## Tasks and exercises
[1] In the SQL Server collation passage, what does the new collation suffix "_SC" stand for?
[2] Repeat word for word the part of the SQL Server collation passage between "What did change" and "(NCHAR, UNICODE, LEN).", inclusive.

## Given passage
I originally intended to write an update to my post Collation Support in SQL Server Versions to include coverage of SQL Server 2012 collations. I was surprised to find that the number of supported collation names (reduced by the various suffixes such as _CI, _CS, etc.) did not change from SQL Server 2008.
What did change though was that there is a new collation suffix named “_SC” which stands for Supplementary Character support.
Once you declare a database with an _SC collation, the various string functions in SQL Server are not only Unicode-aware, but also Supplementary Character-aware (NCHAR, UNICODE, LEN).

## Items
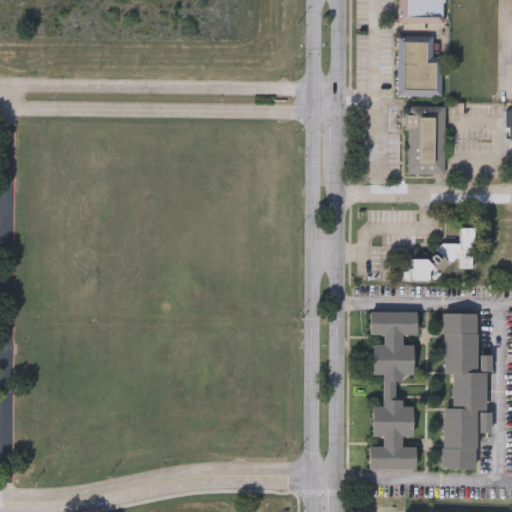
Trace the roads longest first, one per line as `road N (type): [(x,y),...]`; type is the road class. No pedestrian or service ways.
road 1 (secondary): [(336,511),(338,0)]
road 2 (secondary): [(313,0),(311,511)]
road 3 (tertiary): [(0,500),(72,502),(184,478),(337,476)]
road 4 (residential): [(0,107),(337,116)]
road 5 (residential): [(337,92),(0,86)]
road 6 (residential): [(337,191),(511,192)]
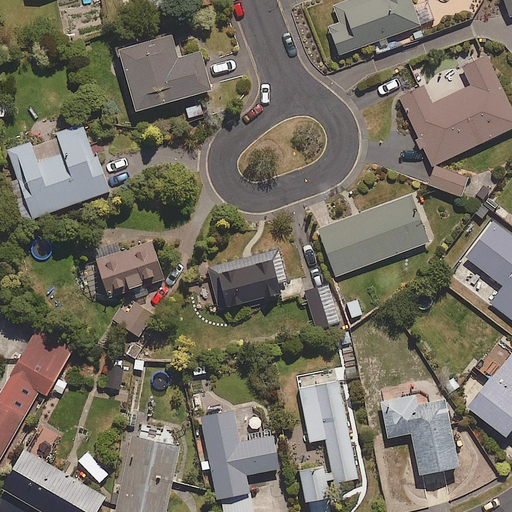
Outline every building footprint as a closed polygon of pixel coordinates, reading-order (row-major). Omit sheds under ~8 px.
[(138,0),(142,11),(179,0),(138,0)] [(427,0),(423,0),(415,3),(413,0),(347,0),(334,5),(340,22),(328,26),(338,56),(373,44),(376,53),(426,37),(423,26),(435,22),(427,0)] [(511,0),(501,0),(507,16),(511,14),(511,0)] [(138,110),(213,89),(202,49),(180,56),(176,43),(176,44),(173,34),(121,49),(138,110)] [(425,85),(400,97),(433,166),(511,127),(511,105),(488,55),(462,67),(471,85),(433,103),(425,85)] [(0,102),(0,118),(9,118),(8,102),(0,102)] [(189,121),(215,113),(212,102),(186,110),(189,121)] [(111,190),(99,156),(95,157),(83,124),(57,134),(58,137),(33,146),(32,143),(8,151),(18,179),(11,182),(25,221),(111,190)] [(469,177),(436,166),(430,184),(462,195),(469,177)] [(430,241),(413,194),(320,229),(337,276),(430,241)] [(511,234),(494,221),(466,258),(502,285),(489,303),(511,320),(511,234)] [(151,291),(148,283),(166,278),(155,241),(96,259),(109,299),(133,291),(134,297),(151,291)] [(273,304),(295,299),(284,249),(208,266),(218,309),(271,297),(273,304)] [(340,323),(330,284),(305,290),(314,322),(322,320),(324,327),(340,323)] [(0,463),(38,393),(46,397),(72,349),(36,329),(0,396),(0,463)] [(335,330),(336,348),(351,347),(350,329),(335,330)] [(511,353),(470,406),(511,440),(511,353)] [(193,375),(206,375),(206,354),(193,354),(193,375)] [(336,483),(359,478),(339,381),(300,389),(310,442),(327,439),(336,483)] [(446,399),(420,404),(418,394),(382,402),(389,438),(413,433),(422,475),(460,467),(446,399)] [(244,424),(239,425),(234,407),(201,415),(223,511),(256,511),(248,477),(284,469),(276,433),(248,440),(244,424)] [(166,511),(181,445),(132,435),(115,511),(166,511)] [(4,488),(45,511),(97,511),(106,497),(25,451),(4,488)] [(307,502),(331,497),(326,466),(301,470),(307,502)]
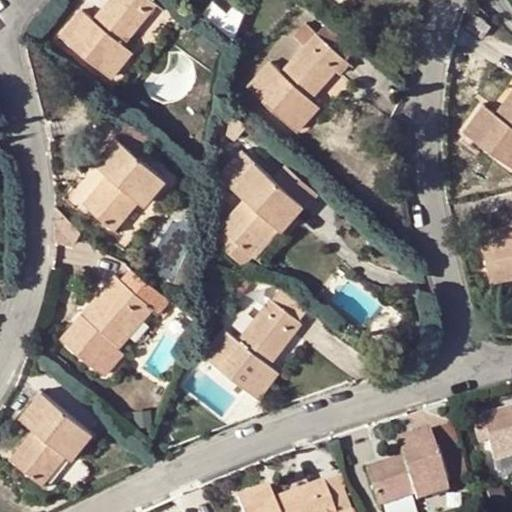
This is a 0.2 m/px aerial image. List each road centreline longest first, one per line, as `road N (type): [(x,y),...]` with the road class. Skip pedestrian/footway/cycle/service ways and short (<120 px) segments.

## Correct answers
[1] Supplementary Character support.

[2]
What did change though was that there is a new collation suffix named “_SC” which stands for Supplementary Character support.
Once you declare a database with an _SC collation, the various string functions in SQL Server are not only Unicode-aware, but also Supplementary Character-aware (NCHAR, UNICODE, LEN).